··· DOCUMENT EXTRACT ···
I like your thinking!!! Nice way to turn around the negativity that these topics attract.
I'm happy to talk about it all the time as it's what my world has revolved around forever. lol My eldest "baby" is 21 years old and my youngest is 14 months. I've been on the mama train my entire adult life.
One thing that I think people should keep in mind on these forums, tho', is that this is the internet therefore not everything posted is the gospel truth at all times. This site is a great resource for information but just because someone says that something "works" doesn't mean it would necessarily meet another's definition of "working". Mothers are notoriously insecure and it's easier to justify our choices and say they're successful than to reexamine them and maybe admit we were wrong.
yes! i think i've learned from some of the gals (and ok, maybe a guy or two lol) around here and by NO MEANS am i close to knowing enough about parenting! as long as it stays in the "discussion" category and stays out of the "argument" category... that's when things get sticky. but there have been plenty of times i've wondered about something, came here to the stir and found another mom in the same boat.
so thanks, guys! we might not always agree, but i keep learning things from y'all! :)
It's when we STOP talking that we get into trouble. I agree that the more we share, the more we learn!
This s a great post, April, and so true. The only parents I can't stand are the ones who are too rigid to maybe acknowledge other people might be right.
··· SUPPLIED INFORMATION ···
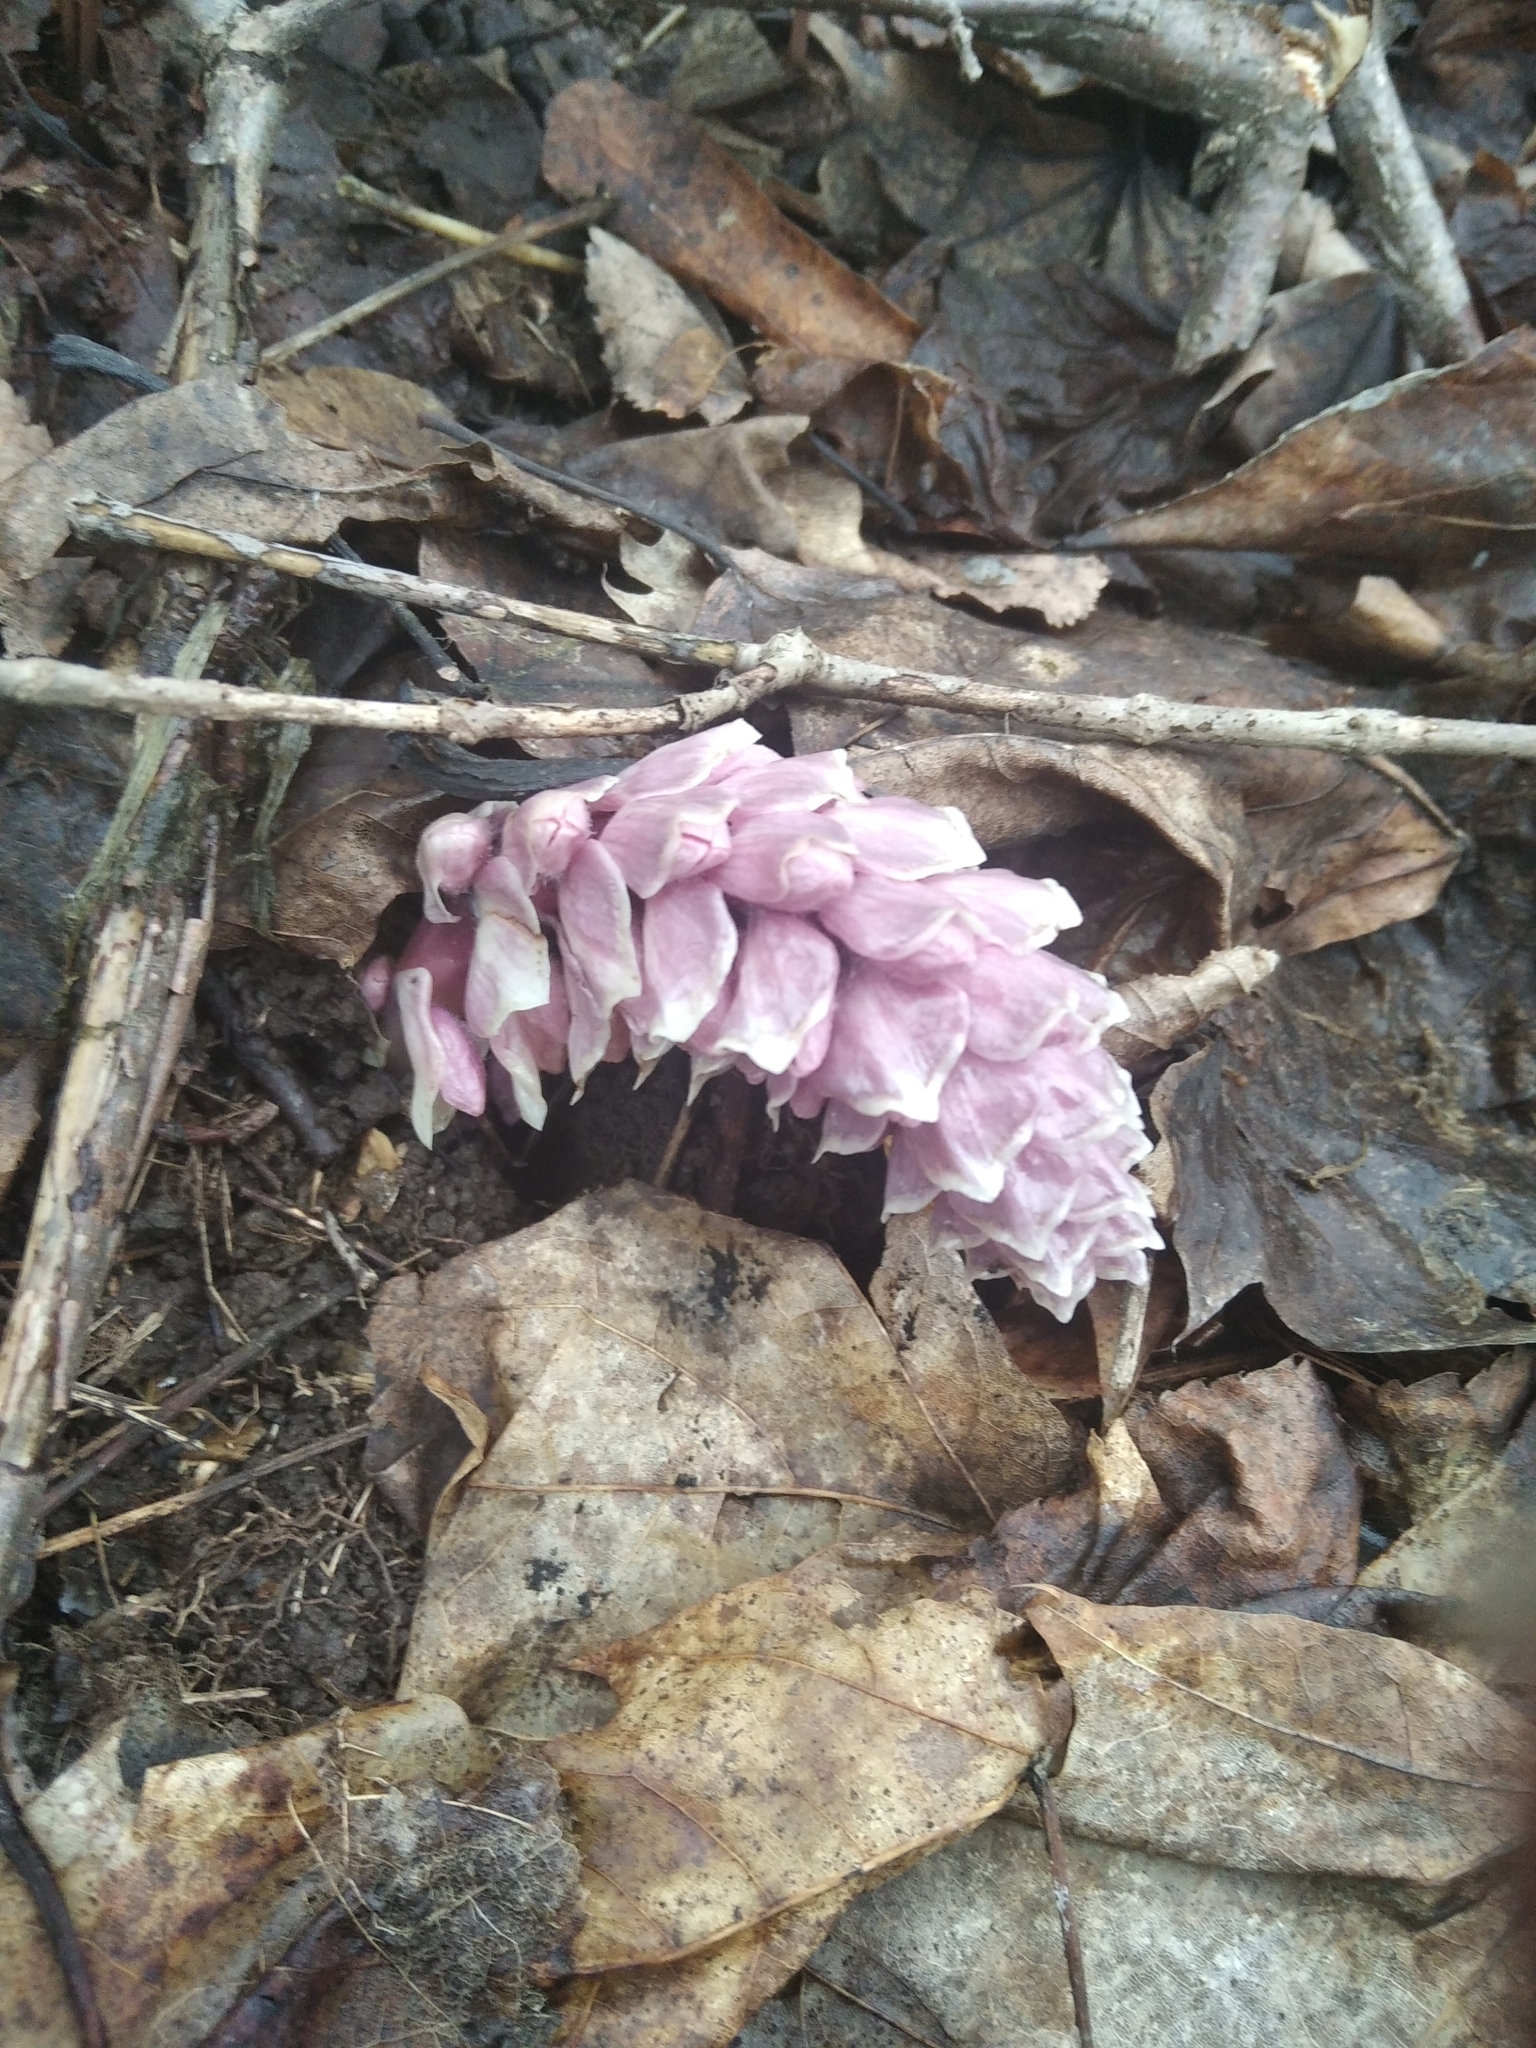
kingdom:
···
GIVEN EXERCISE. Reproduce the parenting forum thread above in full, word for word.

WRITTEN SOLUTION.
I like your thinking!!! Nice way to turn around the negativity that these topics attract.
I'm happy to talk about it all the time as it's what my world has revolved around forever. lol My eldest "baby" is 21 years old and my youngest is 14 months. I've been on the mama train my entire adult life.
One thing that I think people should keep in mind on these forums, tho', is that this is the internet therefore not everything posted is the gospel truth at all times. This site is a great resource for information but just because someone says that something "works" doesn't mean it would necessarily meet another's definition of "working". Mothers are notoriously insecure and it's easier to justify our choices and say they're successful than to reexamine them and maybe admit we were wrong.
yes! i think i've learned from some of the gals (and ok, maybe a guy or two lol) around here and by NO MEANS am i close to knowing enough about parenting! as long as it stays in the "discussion" category and stays out of the "argument" category... that's when things get sticky. but there have been plenty of times i've wondered about something, came here to the stir and found another mom in the same boat.
so thanks, guys! we might not always agree, but i keep learning things from y'all! :)
It's when we STOP talking that we get into trouble. I agree that the more we share, the more we learn!
This s a great post, April, and so true. The only parents I can't stand are the ones who are too rigid to maybe acknowledge other people might be right.